What about a career? I do not have one. I quit my high-stress job when I became pregnant with my twins because I had a very rough pregnancy and their health—and my own health—was more important than anything else. I don’t regret that decision. However, I have an ungodly expensive private liberal arts education and today I work part-time in customer service for a heating company. I am thankful for my job because it works perfectly with our schedules. It brings in a little extra income, adds absolutely no additional stress to my life, and allows me to be with my children every day. But it is a job. Not a career. There is very little intellectual stimulation in my job (as evidenced by the fact that I do most of my writing at work and still manage to easily stay on top of my workload). As a matter of fact, there is very little intellectual stimulation in my life these days. I don’t know that I even possess the ability to talk intelligently anymore. I can talk circles around anyone when it comes to poop or pee or the nutritional content of various brands of kids’ breakfast cereal. If you want to debate Froot Loops versus Apple Jacks, I am your girl. But real conversation? About current events? Politics? Philosophy? Not so much. I end up feeling a bit out of my league.

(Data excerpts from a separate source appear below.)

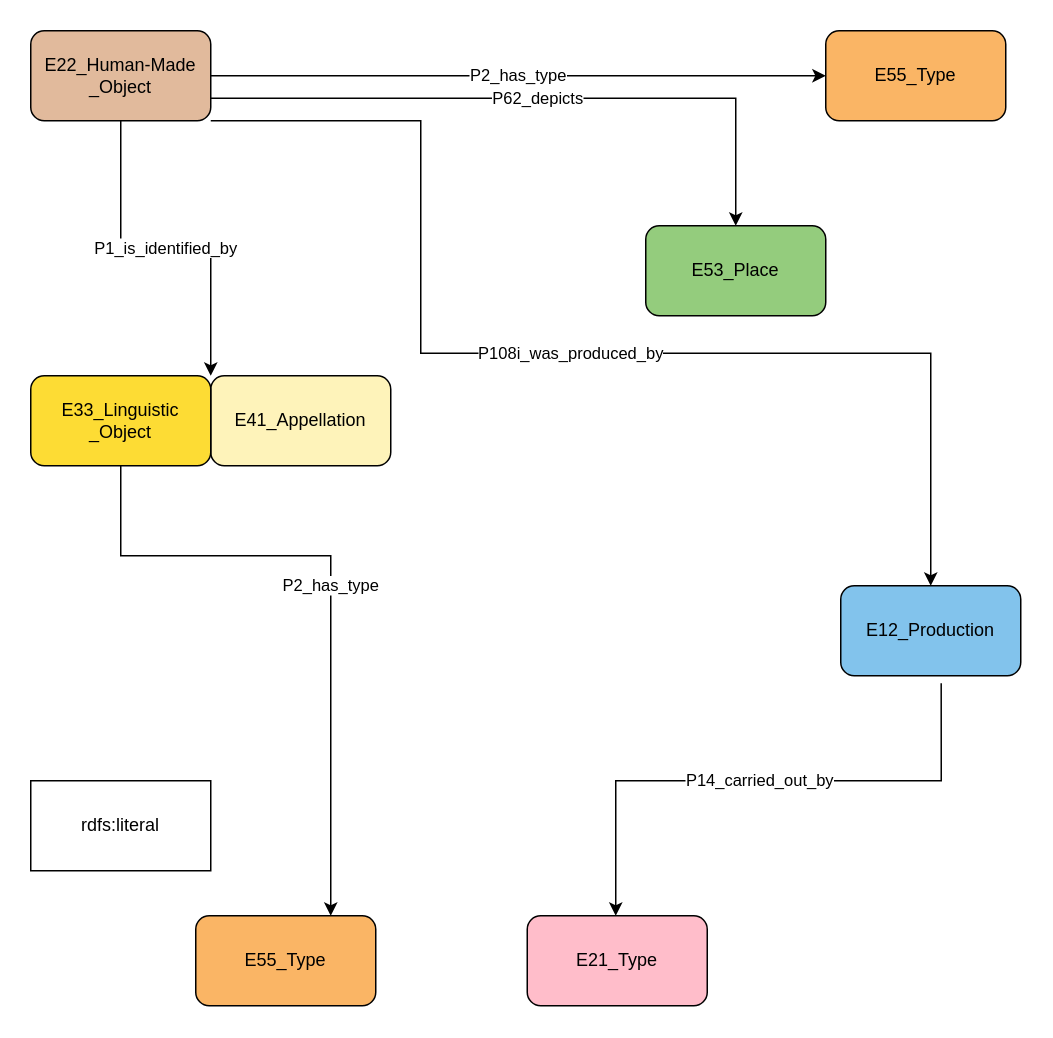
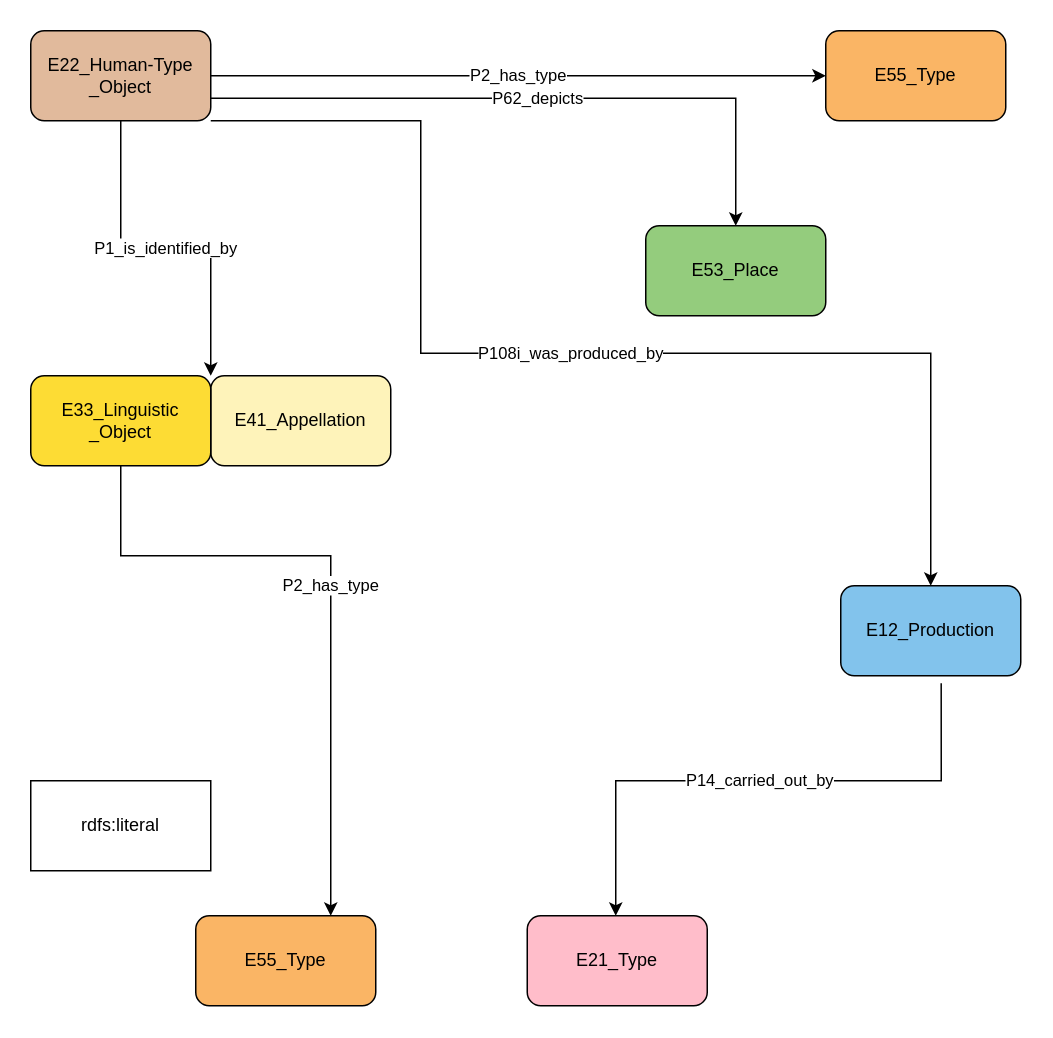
  <mxCell id="0" />
  <mxCell id="1" parent="0" />
- <mxCell id="2" value="E22_Human-Made _Object" style="rounded=1;whiteSpace=wrap;html=1;fillColor=#e1ba9c" vertex="1" parent="1"><mxGeometry x="20" y="20" width="120" height="60" as="geometry" /></mxCell>
+ <mxCell id="2" value="E22_Human-Type _Object" style="rounded=1;whiteSpace=wrap;html=1;fillColor=#e1ba9c" vertex="1" parent="1"><mxGeometry x="20" y="20" width="120" height="60" as="geometry" /></mxCell>
  <mxCell id="3" value="P1_is_identified_by" style="edgeStyle=orthogonalEdgeStyle;rounded=0;orthogonalLoop=1;jettySize=auto;html=1;exitX=0.5;exitY=1;exitDx=0;exitDy=0;entryX=1;entryY=0;entryDx=0;entryDy=0;" edge="1" parent="1" source="2" target="7"><mxGeometry relative="1" as="geometry"><mxPoint x="150" y="200" as="sourcePoint" /><mxPoint x="250" y="250" as="targetPoint" /></mxGeometry></mxCell>
  <mxCell id="4" value="E41_Appellation" style="rounded=1;whiteSpace=wrap;html=1;fillColor=#fef3ba" vertex="1" parent="1"><mxGeometry x="140" y="250" width="120" height="60" as="geometry" /></mxCell>
  <mxCell id="5" value="E55_Type" style="rounded=1;whiteSpace=wrap;html=1;fillColor=#fab565" vertex="1" parent="1"><mxGeometry x="550" y="20" width="120" height="60" as="geometry" /></mxCell>
  <mxCell id="6" value="P2_has_type" style="edgeStyle=orthogonalEdgeStyle;rounded=0;orthogonalLoop=1;jettySize=auto;html=1;exitX=1;exitY=0.5;exitDx=0;exitDy=0;entryX=0;entryY=0.5;entryDx=0;entryDy=0;" edge="1" parent="1" source="2" target="5"><mxGeometry relative="1" as="geometry"><mxPoint x="370" y="150" as="sourcePoint" /><mxPoint x="370" y="210" as="targetPoint" /></mxGeometry></mxCell>
  <mxCell id="7" value="E33_Linguistic _Object" style="rounded=1;whiteSpace=wrap;html=1;fillColor=#fddc34" vertex="1" parent="1"><mxGeometry x="20" y="250" width="120" height="60" as="geometry" /></mxCell>
  <mxCell id="8" value="rdfs:literal" style="rounded=0;whiteSpace=wrap;html=1;" vertex="1" parent="1"><mxGeometry x="20" y="520" width="120" height="60" as="geometry" /></mxCell>
  <mxCell id="9" value="P2_has_type" style="edgeStyle=orthogonalEdgeStyle;rounded=0;orthogonalLoop=1;jettySize=auto;html=1;exitX=0.5;exitY=1;exitDx=0;exitDy=0;" edge="1" parent="1" source="7" target="10"><mxGeometry relative="1" as="geometry"><mxPoint x="300" y="370" as="sourcePoint" /><mxPoint x="300" y="520" as="targetPoint" /><Array as="points"><mxPoint x="80" y="370" /><mxPoint x="220" y="370" /></Array></mxGeometry></mxCell>
  <mxCell id="10" value="E55_Type" style="rounded=1;whiteSpace=wrap;html=1;fillColor=#fab565" vertex="1" parent="1"><mxGeometry x="130" y="610" width="120" height="60" as="geometry" /></mxCell>
  <mxCell id="11" value="P62_depicts" style="edgeStyle=orthogonalEdgeStyle;rounded=0;orthogonalLoop=1;jettySize=auto;html=1;exitX=1;exitY=0.75;exitDx=0;exitDy=0;" edge="1" parent="1" source="2" target="12"><mxGeometry relative="1" as="geometry"><mxPoint x="400" y="280" as="sourcePoint" /><mxPoint x="490" y="150" as="targetPoint" /></mxGeometry></mxCell>
  <mxCell id="12" value="E53_Place" style="rounded=1;whiteSpace=wrap;html=1;fillColor=#94cc7d" vertex="1" parent="1"><mxGeometry x="430" y="150" width="120" height="60" as="geometry" /></mxCell>
  <mxCell id="13" value="P108i_was_produced_by" style="edgeStyle=orthogonalEdgeStyle;rounded=0;orthogonalLoop=1;jettySize=auto;html=1;exitX=1;exitY=1;exitDx=0;exitDy=0;" edge="1" parent="1" source="2"><mxGeometry relative="1" as="geometry"><mxPoint x="620" y="330" as="sourcePoint" /><mxPoint x="620" y="390" as="targetPoint" /><Array as="points"><mxPoint x="280" y="80" /><mxPoint x="280" y="235" /><mxPoint x="620" y="235" /></Array></mxGeometry></mxCell>
  <mxCell id="14" value="E12_Production" style="rounded=1;whiteSpace=wrap;html=1;fillColor=#82c3ec" vertex="1" parent="1"><mxGeometry x="560" y="390" width="120" height="60" as="geometry" /></mxCell>
  <mxCell id="15" value="P14_carried_out_by" style="edgeStyle=orthogonalEdgeStyle;rounded=0;orthogonalLoop=1;jettySize=auto;html=1;exitX=0.558;exitY=1.083;exitDx=0;exitDy=0;exitPerimeter=0;" edge="1" parent="1" source="14"><mxGeometry relative="1" as="geometry"><mxPoint x="590" y="600" as="sourcePoint" /><mxPoint x="410" y="610" as="targetPoint" /><Array as="points"><mxPoint x="627" y="520" /><mxPoint x="410" y="520" /></Array></mxGeometry></mxCell>
  <mxCell id="16" value="E21_Type" style="rounded=1;whiteSpace=wrap;html=1;fillColor=#ffbdca" vertex="1" parent="1"><mxGeometry x="351" y="610" width="120" height="60" as="geometry" /></mxCell>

I realize that a lack of “bliss” is a problem of the privileged. There are women in this world—in this very city—who are struggling to feed their children. There are women dealing with unemployment and disease and disability and abuse. And I am worried about not being blissful enough? Not being intellectually stimulated? It seems unforgivably arrogant of me. However, I can’t help feeling the way I do. I need to find something that satisfies me. Something that fulfills me. Something outside of the realm of marriage or motherhood. Something that makes me feel like I am more than a wife and mother. Unfortunately, at this point, I have no idea what that would be. Ruanita is going to read this and come to the conclusion that I am unhappy. She will probably encourage me to seek out therapy, as therapy is a therapist’s answer to everything. However, I am not unhappy. I love my life and adore all of the people in it. I just wish I could find that…something…to put my energy into. That something that makes me feel like “me” again. Anything I decide to do will pale in comparison to marriage and motherhood—the greatest adventures of my life. But what’s wrong with wanting additional adventures? Additional passions? Additional purpose? It is 2011. Can’t a woman have it all?